Even at the end of the war, she was tireless in her devotion, running the Office of Correspondence with the Friends of the Missing Men of the United States Army
so as to assist families in finding out about soldier who never came home; thus, long before she started the American Red Cross, she showed that the true nursing spirit was to care as much for patients’ families as it was to care for the patient himself (Howard & Kavenick 1990).
Her impact on the Civil War was tremendous. Following the First Battle of Bull Run, she saw the need for nursing supplies and on her own volition she placed an advertisement in a Massachusetts newspaper—and a tremendous amount of supplies came in, which she then distributed wherever they were needed (Tsui 2006). Barton also showed the kind of spirit that Lincoln would later invoke in his 2nd Inaugural: compassion for both sides in the war.
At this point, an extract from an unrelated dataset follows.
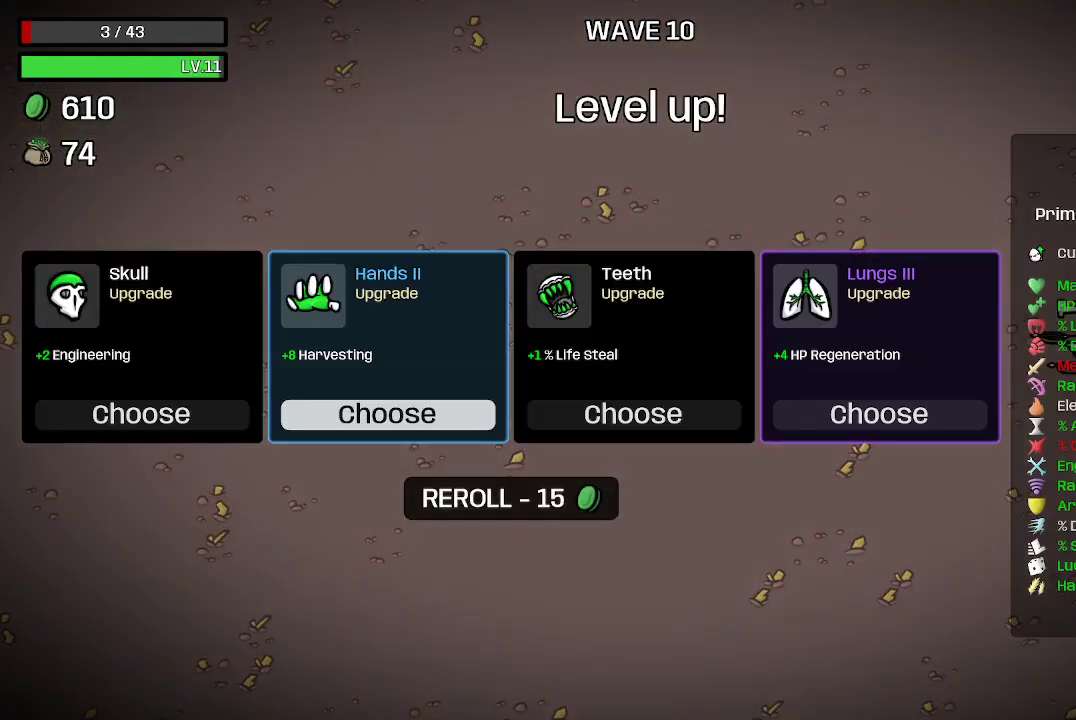
{"buttons": [], "left_stick": "right", "right_stick": "center", "events": [[433, "left_stick", "right"]]}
She nursed soldiers, whether they fought for the Union or the Confederacy. She did not bear anyone ill will; instead, she showed love and kindness for all people.
She became one of the most remarkable and well-known women through her contributions during the war because she was indefatigable: she never stopped, never begged off, never slouched, and showed more of what it means to be a nurse than any other formally trained nurse in the US at the time. She brought attention to the needs of the soldiers and may have even helped inspire the soldiers of the Union to continue fighting when the fighting seemed at its most hopeless early on.
Barton was personally devoted to the soldiers, and gave everything she could to them: clothing, food, supplies, care—whatever she could come up with. She inspired other women to do the same and thus she helped to spread a kind of fanatical devotion to the men fighting, bleeding and dying for their states and for their country in 19th century America.
Bibliography
American Red Cross. (2016). Who was Clara Barton? Retrieved from https://www.redcross.org/about-us/who-we-are/history/clara-barton.html
Barton, C. (1980). The story of my childhood. New York, NY: Arno Press.
Howard, A. & Kavenick, F. (1990). Handbook of American women’s history. New York, NY: Garland.
Pryor, E. B. (2018). Clara Barton. Retrieved from http://www.anb.org/view/10.1093/anb/9780198606697.001.0001/anb-9780198606697-e-1200054;jsessionid=133CC1D7052A25878014724A371980C5
Tsui, Bonnie (2006). She Went to the Field: Women Soldiers of the Civil War. Guilford: Two Dot.